The computer graphics industry has an insatiable appetite for realism, and researchers next month will show how they plan to feed it with innovations in computerized hair, snow, cloth, paper, and more.
Those researchers will strut their stuff at the annual Siggraph 2013 conference in Anaheim, Calif. Conference organizers published a video preview of coming attractions at Siggraph for those who want a taste of the technical papers.
Siggraph attendees can relish work at UCLA and Walt Disney Animation Studios to combine "a Lagrangian/Eulerian semi-implicitly solved material-point method with an elasto-plastic constitutive model."
The rest of the world, though, can appreciate that work in the form of cartoons with realistic snowballs.

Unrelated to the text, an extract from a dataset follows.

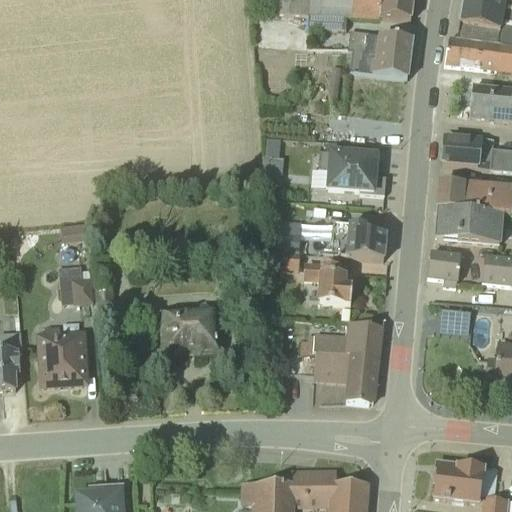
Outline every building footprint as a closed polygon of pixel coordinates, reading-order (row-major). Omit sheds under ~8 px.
[(264,0),(264,20),(350,24),(352,0),(264,0)] [(352,0),(350,24),(377,26),(379,24),(409,26),(411,0),(352,0)] [(511,7),(468,0),(462,0),(455,45),(511,53),(511,52),(511,7)] [(256,20),(256,51),(305,54),(306,35),(344,37),(344,25),(256,20)] [(349,37),(345,56),(345,57),(350,57),(347,77),(405,84),(410,45),(367,40),(367,39),(349,37)] [(511,79),(511,52),(511,53),(447,44),(442,70),(511,79)] [(511,94),(471,90),(467,124),(511,128),(511,94)] [(443,143),(441,171),(488,175),(492,146),(443,143)] [(279,145),(264,144),(263,164),(277,165),(279,145)] [(511,156),(491,155),(488,175),(511,177),(511,156)] [(319,157),(317,175),(311,175),(309,193),(324,194),(324,196),(382,201),(384,184),(373,183),(374,162),(319,157)] [(462,190),(438,189),(436,214),(437,215),(511,222),(511,205),(511,194),(462,189),(462,190)] [(275,208),(266,209),(267,226),(273,227),(270,259),(298,261),(298,259),(297,259),(299,229),(276,227),(275,208)] [(502,221),(437,215),(434,245),(499,252),(502,221)] [(330,258),(322,258),(322,262),(383,266),(386,241),(368,239),(368,232),(332,229),(330,258)] [(79,231),(61,232),(61,247),(80,246),(79,231)] [(459,263),(429,259),(426,283),(442,285),(441,292),(455,293),(459,263)] [(94,328),(127,326),(126,305),(114,306),(111,272),(109,272),(108,260),(89,261),(88,261),(94,328)] [(273,260),(272,278),(296,280),(298,261),(273,260)] [(511,263),(483,261),(480,290),(511,293),(511,263)] [(321,270),(303,270),(302,288),(317,289),(316,310),(349,312),(350,292),(345,292),(346,282),(339,281),(339,274),(321,272),(321,270)] [(79,273),(57,275),(60,311),(71,310),(71,312),(92,310),(90,286),(89,285),(88,276),(80,276),(79,273)] [(157,317),(160,365),(220,360),(217,313),(157,317)] [(467,319),(440,317),(438,339),(465,341),(467,319)] [(300,347),(300,359),(376,367),(380,334),(347,330),(346,342),(313,340),(313,341),(306,341),(306,346),(300,347)] [(34,342),(38,396),(88,393),(84,338),(59,340),(58,334),(43,335),(43,341),(34,342)] [(20,360),(18,340),(0,340),(0,398),(15,398),(15,382),(18,381),(17,361),(20,360)] [(511,393),(511,349),(495,348),(494,367),(487,367),(484,391),(485,391),(511,393)] [(300,359),(281,359),(281,380),(312,382),(311,386),(346,388),(344,408),(367,411),(371,407),(376,367),(300,359)] [(495,475),(434,469),(432,488),(433,488),(431,504),(480,510),(479,511),(511,511),(511,506),(492,504),(495,475)] [(363,511),(365,490),(333,488),(333,478),(291,479),(290,489),(255,490),(250,511),(249,511),(363,511)] [(75,511),(122,511),(122,491),(118,491),(118,492),(101,493),(102,502),(75,503),(75,511)]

Other research to be spotlighted at the show:
"Automated video looping with progressive dynamism," which automates the creation of those eerie videos where only some parts of the scene moves. The automated approach, from researchers at Microsoft and the University of Illinois, can be guided by brushstrokes that indicate parts of the image that should remain stationary.
"Structure-aware hair capture," a technique for modeling computer-generated hair based on photographs of the wispy, tangled reality of actual hair. It's from researchers at Princeton University, Industrial Light & Magic, and the University of Southern California. Alas, it doesn't yet work with dreadlocks or braids.
"Adaptive fracture simulation of multi-layered thin plates," which means a more believable look to tearing foil and paper, from Ohio State University researchers.
A device called Aireal that provides some tactile feedback to go along with videogames' usual video and audio information. The device directs puffs of air at a person and thereby "enables users to feel virtual objects, experience free-air textures, and receive haptic feedback with free-space gestures," according to the researchers from Disney Research Pittsburgh and the University of Illinois.